Wenn man den aktuellen Aufschwung des Weinbaus in England nun mit klimatischen Bedingungen erklären möchte, kommt man ausgerechnet hier in Schwierigkeiten. Die Karten zeigen ja, dass gerade England keine starke Temperaturerhöhung erfahren hatte. In Wirklichkeit scheinen mir auch diesmal kulturelle Ursachen wesentlicher zu sein. Einerseits ist Wein als „Modegetränk“ einer besser gestellten und besser gebildeten Schicht mittlerweile im Norden angekommen. Durch Urlaubserinnerungen ist der Weinbau auch ansonsten positiv konnotiert. Andererseits existieren mittlerweile neu gezüchtete Rebsorten, die einem kühleren und feuchteren Klima während der Wachstums- und Reifeperiode besser standhalten als beispielsweise Grenache oder auch Riesling.
Soweit zu Teil 1. Ihr könnt Euch natürlich denken, dass ich einen solchen Sermon nicht von mir gebe, um dann einen Airén aus der Mancha zu präsentieren. Nein, für diese Weinrallye habe ich selbstverständlich einen englischen Wein probiert.

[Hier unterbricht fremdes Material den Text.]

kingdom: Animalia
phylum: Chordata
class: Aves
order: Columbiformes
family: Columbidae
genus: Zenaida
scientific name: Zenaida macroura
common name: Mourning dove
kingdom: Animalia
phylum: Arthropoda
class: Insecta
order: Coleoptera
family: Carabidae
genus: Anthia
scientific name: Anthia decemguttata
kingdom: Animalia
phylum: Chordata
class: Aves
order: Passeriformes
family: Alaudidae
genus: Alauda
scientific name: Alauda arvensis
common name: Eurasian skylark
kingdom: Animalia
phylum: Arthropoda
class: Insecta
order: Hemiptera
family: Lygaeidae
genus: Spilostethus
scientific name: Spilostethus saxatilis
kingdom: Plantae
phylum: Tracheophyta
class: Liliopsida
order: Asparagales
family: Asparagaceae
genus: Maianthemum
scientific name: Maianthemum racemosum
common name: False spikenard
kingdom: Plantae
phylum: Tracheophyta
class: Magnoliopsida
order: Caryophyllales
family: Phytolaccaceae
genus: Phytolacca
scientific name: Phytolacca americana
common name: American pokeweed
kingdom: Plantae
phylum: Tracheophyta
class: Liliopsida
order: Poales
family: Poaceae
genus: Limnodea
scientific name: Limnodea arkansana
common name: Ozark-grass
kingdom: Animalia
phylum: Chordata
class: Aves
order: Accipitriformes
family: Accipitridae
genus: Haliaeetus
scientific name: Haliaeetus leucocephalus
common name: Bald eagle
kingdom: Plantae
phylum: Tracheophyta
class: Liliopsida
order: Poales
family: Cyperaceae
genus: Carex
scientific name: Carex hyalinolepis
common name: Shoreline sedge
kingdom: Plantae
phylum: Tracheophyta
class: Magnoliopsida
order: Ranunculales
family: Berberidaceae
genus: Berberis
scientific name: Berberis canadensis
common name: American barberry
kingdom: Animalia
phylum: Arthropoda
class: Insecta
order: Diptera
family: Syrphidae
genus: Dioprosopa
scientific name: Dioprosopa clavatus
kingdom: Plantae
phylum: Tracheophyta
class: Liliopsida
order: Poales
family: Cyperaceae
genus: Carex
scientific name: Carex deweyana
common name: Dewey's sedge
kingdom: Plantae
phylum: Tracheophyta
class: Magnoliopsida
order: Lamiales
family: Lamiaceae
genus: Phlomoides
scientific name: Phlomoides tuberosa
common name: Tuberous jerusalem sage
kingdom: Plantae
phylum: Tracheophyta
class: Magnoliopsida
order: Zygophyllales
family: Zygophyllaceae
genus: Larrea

Der Wein trägt einen schönen Namen: “English Rose” heißt er und spielt sowohl mit seiner Farbe als auch mit dem altenglischen Rosenduft. Jener soll übrigens dem Lehrbuch nach besonders im Rosé von Bellet aus dem Hinterland von Nizza zu spüren sein, aber das tut hier nicht allzu viel zur Sache. Der “English Rose” ist ein English Regional Wine von Chapel Down, einem der größten englischen Weinproduzenten. Zwar ist der Sitz der Kellerei in Kent, aber die Trauben für diesen Wein stammen aus verschiedenen südenglischen Weinbergen. Hauptrebsorte ist Schönburger, ergänzt durch Rondo, Regent, Dornfelder und Pinot Noir. Ihr werdet jetzt vermutlich glasklar und gefühllos erkennen, dass dies kein wahres Spitzenprodukt sein dürfte. Schönburger übrigens ist eine Geisenheimer Züchtung von 1939, die als winterfest, früh reifend und robust gilt. Nur ganz böse Zungen würden behaupten, es handele sich in Wirklichkeit um eine gezielt hergestellte biologische Waffe, die geeignet ist, Moral und Geschmackssinn der seinerzeit spinnefeindlichen Briten zu zermürben. Jahrgang 2010 ist mein Wein jedenfalls, 11%vol, knapp zehn Pfund Sterling im Waitrose.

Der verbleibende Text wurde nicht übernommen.